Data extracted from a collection
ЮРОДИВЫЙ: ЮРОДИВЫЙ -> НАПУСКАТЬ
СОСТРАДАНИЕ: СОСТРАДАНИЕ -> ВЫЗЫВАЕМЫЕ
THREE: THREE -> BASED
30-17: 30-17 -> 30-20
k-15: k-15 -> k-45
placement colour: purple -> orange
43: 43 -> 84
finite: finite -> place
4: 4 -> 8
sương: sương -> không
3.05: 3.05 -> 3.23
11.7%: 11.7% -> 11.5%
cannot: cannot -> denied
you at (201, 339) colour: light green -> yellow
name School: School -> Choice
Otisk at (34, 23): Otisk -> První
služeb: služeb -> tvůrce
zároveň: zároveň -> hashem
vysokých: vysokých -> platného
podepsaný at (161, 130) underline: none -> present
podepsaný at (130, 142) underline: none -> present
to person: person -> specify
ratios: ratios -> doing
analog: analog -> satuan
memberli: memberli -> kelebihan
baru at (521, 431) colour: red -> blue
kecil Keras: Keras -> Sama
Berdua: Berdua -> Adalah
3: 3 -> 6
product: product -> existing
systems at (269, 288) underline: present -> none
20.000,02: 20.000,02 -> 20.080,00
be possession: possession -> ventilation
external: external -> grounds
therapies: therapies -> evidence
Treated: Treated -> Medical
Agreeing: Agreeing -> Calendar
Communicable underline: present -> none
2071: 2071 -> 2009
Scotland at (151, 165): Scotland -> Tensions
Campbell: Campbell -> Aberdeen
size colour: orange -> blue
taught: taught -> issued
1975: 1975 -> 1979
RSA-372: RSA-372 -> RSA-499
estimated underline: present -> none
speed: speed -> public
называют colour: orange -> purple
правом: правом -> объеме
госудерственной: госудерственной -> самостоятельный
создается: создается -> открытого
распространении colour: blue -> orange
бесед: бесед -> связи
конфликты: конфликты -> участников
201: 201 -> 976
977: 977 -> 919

- **Exercise**
Rewrite all of the rows above, swapping every "colour" for "tint" and leaving everything else unchanged.

- **Answer to the exercise**
ЮРОДИВЫЙ: ЮРОДИВЫЙ -> НАПУСКАТЬ
СОСТРАДАНИЕ: СОСТРАДАНИЕ -> ВЫЗЫВАЕМЫЕ
THREE: THREE -> BASED
30-17: 30-17 -> 30-20
k-15: k-15 -> k-45
placement tint: purple -> orange
43: 43 -> 84
finite: finite -> place
4: 4 -> 8
sương: sương -> không
3.05: 3.05 -> 3.23
11.7%: 11.7% -> 11.5%
cannot: cannot -> denied
you at (201, 339) tint: light green -> yellow
name School: School -> Choice
Otisk at (34, 23): Otisk -> První
služeb: služeb -> tvůrce
zároveň: zároveň -> hashem
vysokých: vysokých -> platného
podepsaný at (161, 130) underline: none -> present
podepsaný at (130, 142) underline: none -> present
to person: person -> specify
ratios: ratios -> doing
analog: analog -> satuan
memberli: memberli -> kelebihan
baru at (521, 431) tint: red -> blue
kecil Keras: Keras -> Sama
Berdua: Berdua -> Adalah
3: 3 -> 6
product: product -> existing
systems at (269, 288) underline: present -> none
20.000,02: 20.000,02 -> 20.080,00
be possession: possession -> ventilation
external: external -> grounds
therapies: therapies -> evidence
Treated: Treated -> Medical
Agreeing: Agreeing -> Calendar
Communicable underline: present -> none
2071: 2071 -> 2009
Scotland at (151, 165): Scotland -> Tensions
Campbell: Campbell -> Aberdeen
size tint: orange -> blue
taught: taught -> issued
1975: 1975 -> 1979
RSA-372: RSA-372 -> RSA-499
estimated underline: present -> none
speed: speed -> public
называют tint: orange -> purple
правом: правом -> объеме
госудерственной: госудерственной -> самостоятельный
создается: создается -> открытого
распространении tint: blue -> orange
бесед: бесед -> связи
конфликты: конфликты -> участников
201: 201 -> 976
977: 977 -> 919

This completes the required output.